┌────────
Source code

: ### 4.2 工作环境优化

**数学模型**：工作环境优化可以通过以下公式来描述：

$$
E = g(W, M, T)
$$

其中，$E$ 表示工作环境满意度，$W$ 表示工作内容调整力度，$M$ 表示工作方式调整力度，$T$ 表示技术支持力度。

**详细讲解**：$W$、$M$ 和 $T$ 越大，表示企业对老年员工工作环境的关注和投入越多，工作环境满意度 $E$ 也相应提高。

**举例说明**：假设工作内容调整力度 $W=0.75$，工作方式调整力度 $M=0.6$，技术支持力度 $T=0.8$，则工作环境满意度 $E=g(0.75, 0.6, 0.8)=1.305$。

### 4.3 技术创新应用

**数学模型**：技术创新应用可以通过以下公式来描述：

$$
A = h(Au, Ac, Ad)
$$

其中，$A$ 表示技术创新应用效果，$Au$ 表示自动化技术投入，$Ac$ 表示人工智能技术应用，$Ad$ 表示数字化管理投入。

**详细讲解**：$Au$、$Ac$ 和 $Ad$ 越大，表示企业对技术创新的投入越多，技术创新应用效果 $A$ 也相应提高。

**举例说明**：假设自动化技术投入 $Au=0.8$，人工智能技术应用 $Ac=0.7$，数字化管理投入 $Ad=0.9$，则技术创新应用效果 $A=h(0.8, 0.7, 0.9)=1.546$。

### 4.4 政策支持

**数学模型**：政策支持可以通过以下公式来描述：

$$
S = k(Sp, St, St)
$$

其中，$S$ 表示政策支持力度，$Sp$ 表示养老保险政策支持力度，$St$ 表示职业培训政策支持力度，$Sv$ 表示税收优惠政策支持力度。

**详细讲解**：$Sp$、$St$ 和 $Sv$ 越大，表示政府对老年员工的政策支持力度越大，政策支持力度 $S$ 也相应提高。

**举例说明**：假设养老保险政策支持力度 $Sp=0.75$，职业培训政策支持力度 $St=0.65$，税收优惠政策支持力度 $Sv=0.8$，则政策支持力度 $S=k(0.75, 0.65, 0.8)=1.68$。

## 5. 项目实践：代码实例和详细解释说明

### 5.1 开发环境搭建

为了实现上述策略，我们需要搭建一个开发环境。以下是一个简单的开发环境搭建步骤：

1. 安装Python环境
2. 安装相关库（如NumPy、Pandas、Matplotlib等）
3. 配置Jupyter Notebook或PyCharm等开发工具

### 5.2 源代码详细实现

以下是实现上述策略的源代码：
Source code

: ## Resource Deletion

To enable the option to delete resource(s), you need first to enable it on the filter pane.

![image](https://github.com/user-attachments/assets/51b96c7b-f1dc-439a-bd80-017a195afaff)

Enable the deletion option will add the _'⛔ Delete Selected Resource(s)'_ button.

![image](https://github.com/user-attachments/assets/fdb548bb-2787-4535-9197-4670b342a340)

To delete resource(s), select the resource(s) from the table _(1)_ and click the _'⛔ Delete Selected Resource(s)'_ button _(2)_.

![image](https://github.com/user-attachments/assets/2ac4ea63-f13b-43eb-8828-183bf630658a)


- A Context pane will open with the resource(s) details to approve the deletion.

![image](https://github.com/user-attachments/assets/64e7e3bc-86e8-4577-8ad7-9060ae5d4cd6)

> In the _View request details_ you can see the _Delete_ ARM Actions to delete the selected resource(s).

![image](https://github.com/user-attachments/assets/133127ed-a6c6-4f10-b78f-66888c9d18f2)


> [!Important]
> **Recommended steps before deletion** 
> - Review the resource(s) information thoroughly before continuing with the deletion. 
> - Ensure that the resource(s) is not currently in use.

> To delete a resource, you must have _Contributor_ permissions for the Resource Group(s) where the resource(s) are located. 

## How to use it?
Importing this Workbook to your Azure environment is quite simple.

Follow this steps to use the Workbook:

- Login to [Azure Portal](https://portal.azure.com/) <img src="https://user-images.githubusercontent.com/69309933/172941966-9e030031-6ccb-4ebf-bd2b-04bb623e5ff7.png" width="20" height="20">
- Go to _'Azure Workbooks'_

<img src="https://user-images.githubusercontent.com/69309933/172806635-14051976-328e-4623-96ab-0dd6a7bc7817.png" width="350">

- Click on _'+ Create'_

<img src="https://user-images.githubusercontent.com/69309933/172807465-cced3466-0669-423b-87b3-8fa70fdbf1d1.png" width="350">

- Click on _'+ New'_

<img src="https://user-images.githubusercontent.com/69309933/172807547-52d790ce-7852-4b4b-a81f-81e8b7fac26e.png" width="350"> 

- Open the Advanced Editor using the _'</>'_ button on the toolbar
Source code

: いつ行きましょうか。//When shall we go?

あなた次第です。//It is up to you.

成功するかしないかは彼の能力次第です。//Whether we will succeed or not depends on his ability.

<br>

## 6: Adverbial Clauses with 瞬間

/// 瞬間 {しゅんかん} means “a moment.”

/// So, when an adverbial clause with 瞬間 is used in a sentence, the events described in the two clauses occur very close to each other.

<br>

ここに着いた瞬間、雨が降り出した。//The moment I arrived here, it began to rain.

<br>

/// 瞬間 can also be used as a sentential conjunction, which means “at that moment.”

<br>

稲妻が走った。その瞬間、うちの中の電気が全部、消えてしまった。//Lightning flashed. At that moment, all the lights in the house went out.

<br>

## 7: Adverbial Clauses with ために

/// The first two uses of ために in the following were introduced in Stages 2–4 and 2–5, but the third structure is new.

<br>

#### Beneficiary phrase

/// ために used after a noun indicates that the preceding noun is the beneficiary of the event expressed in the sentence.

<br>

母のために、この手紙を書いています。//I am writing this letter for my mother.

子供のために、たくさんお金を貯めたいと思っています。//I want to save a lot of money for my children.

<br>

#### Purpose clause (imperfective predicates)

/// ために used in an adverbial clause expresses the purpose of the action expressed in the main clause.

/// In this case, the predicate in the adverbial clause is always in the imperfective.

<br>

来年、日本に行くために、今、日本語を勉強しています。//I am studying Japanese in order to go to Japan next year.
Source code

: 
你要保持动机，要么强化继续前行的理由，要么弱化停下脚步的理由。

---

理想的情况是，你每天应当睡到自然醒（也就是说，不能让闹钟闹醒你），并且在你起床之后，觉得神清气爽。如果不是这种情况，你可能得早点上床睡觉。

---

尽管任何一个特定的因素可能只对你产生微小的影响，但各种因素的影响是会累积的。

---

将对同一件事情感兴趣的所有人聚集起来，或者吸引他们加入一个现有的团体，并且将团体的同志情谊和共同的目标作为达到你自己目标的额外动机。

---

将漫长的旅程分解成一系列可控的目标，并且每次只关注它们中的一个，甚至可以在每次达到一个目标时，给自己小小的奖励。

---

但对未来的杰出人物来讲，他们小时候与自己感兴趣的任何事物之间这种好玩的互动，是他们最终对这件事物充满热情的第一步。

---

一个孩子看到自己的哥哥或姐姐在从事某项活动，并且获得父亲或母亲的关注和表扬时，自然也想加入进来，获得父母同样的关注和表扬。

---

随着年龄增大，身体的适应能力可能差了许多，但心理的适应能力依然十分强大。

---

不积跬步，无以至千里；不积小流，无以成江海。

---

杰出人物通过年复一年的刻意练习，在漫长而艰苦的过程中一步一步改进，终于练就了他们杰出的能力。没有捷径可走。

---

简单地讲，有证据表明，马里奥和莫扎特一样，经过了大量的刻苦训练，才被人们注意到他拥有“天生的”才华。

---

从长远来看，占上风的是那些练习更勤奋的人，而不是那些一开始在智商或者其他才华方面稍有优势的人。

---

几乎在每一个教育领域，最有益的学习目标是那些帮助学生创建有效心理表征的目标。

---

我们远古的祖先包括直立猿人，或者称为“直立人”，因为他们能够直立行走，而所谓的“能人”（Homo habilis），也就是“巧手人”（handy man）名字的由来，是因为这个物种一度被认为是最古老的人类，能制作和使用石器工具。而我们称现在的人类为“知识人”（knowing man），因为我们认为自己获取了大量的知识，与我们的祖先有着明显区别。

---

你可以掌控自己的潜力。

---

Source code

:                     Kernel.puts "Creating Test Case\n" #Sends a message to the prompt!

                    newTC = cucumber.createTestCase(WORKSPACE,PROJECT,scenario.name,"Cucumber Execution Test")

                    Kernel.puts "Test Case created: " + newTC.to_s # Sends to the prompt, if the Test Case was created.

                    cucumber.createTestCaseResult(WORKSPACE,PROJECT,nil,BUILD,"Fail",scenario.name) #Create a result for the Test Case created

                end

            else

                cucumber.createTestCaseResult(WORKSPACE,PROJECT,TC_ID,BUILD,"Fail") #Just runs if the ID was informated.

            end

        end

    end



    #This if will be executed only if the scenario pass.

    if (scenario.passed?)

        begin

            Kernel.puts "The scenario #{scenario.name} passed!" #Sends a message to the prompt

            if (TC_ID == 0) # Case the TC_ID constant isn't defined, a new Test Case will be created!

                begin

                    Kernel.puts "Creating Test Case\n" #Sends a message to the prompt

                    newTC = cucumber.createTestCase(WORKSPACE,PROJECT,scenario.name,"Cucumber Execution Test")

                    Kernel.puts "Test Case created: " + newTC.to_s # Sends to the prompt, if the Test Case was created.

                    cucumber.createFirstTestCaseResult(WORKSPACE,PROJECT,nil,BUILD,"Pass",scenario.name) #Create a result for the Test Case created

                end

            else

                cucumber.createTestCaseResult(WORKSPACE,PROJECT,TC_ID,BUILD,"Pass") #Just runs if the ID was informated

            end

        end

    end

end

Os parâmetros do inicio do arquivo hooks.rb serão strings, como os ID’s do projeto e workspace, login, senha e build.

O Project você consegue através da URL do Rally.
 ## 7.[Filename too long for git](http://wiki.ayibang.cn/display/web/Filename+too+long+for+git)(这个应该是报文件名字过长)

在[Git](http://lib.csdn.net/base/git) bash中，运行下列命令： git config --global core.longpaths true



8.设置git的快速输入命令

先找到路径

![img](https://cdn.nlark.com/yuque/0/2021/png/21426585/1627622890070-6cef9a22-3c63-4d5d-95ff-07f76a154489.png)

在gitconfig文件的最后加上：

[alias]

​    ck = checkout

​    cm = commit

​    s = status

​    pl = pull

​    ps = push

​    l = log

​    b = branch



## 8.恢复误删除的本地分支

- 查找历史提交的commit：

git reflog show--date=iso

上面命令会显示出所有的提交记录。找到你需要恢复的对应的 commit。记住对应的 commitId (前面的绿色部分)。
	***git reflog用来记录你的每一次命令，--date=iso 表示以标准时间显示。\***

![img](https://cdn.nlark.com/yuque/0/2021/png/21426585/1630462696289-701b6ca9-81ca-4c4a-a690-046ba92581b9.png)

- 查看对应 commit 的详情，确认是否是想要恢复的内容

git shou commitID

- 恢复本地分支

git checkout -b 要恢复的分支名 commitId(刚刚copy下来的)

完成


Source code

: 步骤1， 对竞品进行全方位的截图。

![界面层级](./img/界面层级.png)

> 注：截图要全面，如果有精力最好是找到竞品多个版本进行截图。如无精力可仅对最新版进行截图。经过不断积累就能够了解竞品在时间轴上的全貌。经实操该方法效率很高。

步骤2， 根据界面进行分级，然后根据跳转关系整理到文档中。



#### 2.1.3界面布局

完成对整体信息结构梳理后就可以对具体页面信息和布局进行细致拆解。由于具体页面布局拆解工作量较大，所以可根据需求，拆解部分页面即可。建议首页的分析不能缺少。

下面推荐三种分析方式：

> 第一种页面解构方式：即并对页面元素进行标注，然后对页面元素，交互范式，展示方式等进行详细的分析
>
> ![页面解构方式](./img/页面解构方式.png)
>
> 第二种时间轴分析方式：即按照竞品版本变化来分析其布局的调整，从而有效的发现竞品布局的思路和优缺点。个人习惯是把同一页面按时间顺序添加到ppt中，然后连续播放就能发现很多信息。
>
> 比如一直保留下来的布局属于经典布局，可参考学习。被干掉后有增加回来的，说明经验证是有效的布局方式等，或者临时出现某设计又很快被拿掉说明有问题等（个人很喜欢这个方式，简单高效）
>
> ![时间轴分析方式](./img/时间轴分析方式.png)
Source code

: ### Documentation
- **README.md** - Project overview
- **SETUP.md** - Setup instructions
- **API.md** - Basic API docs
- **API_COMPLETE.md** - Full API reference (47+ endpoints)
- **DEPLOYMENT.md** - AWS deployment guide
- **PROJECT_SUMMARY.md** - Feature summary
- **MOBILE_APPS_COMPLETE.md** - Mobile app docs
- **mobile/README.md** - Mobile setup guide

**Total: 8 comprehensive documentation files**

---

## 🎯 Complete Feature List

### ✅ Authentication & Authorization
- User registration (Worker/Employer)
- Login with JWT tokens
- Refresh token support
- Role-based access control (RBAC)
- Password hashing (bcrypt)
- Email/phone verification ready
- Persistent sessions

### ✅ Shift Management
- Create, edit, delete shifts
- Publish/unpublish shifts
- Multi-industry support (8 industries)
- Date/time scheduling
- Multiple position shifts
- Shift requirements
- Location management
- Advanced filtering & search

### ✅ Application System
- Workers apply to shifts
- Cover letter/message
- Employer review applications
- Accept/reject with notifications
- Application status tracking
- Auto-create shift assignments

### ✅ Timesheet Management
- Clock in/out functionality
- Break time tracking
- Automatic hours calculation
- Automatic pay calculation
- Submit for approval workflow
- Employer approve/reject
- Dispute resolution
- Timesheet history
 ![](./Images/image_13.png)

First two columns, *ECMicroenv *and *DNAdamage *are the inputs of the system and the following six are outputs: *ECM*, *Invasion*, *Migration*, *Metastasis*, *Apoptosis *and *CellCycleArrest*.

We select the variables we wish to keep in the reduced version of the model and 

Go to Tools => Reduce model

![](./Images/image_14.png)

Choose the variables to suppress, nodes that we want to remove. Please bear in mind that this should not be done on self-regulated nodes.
└────────
Job item ▸
Which lines in the entries above contain the string "Creating"? Pull out each of those lines in full.

Answer below ▸
:                     Kernel.puts "Creating Test Case\n" #Sends a message to the prompt!
                    Kernel.puts "Creating Test Case\n" #Sends a message to the prompt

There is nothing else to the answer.